Bliss Carman, et al., eds. The World’s Best Poetry. 1904.
I. PatriotismIreland
Denis Florence Mac Carthy (18171882)T
They are dying! they are dying! where the crowded herds are lowing:
They are gasping for existence where the streams of life are flowing,
And they perish of the plague where the breeze of health is blowing!
Do we dream? Can it be,
In this land, at this hour,
With the blossom on the tree,
In the gladsome month of May,
When the young lambs play,
When Nature looks around
On her waking children now,
The seed within the ground,
The bud upon the bough?
Is it right, is it fair,
That we perish of despair
In this land, on this soil,
Where our destiny is set,
Which we cultured with our toil,
And watered with our sweat?
We have ploughed, we have sown
But the crop was not our own;
We have reaped, but harpy hands
Swept the harvest from our lands;
We were perishing for food,
When lo! in pitying mood,
Our kindly rulers gave
The fat fluid of the slave,
While our corn filled the manger
Of the war-horse of the stranger!
Is this land preordained,
For the present and the past
And the future, to be chained,—
To be ravaged, to be drained,
To be robbed, to be spoiled,
To be hushed, to be whipt,
Its soaring pinions clipt,
And its every effort foiled?
But to perish and to die?
Is this all our destiny below,—
That our bodies, as they rot,
May fertilize the spot
Where the harvests of the stranger grow?
Far, far better now, though late,
That we seek some other land and try some other zone;
The coldest, bleakest shore
Will surely yield us more
Than the storehouse of the stranger that we dare not call our own.

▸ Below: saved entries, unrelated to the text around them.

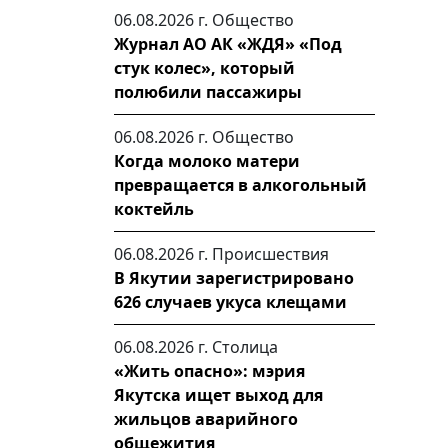
06.08.2026 г.
Общество
Журнал АО АК «ЖДЯ» «Под
стук колес», который
полюбили пассажиры
06.08.2026 г.
Общество
Когда молоко матери
превращается в алкогольный
коктейль
06.08.2026 г.
Происшествия
В Якутии зарегистрировано
626 случаев укуса клещами
06.08.2026 г.
Столица
«Жить опасно»: мэрия
Якутска ищет выход для
жильцов аварийного
общежития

Who from Liberty’s full breast
Have fed us, who are orphans beneath a step-dame’s frown,
Behold our happy state,
And weep your wretched fate
That you share not in the splendors of our empire and our crown!
Thou great tiaraed priest,
Thou sanctified Rienzi of Rome and of the earth,—
Or thou who bear’st control
Over golden Istambol,
Who felt for our misfortunes and helped us in our dearth,—
Call your wisest of the wise,
Your muftis and your ministers, your men of deepest lore;
Let the sagest of your sages
Ope our island’s mystic pages,
And explain unto your highness the wonders of our shore.
Where the patient peasants toil
Beneath the summer’s sun and the watery winter sky;
Where they tend the golden grain
Till it bends upon the plain,
Then reap it for the stranger, and turn aside to die;
And store the snowy fleece
Till they send it to their masters to be woven o’er the waves;
Where, having sent their meat
For the foreigner to eat,
Their mission is fulfilled, and they creep into their graves.
’T is for this they are dying where the crowded herds are lowing,
’T is for this they are dying where the streams of life are flowing,
And they perish of the plague where the breeze of health is blowing!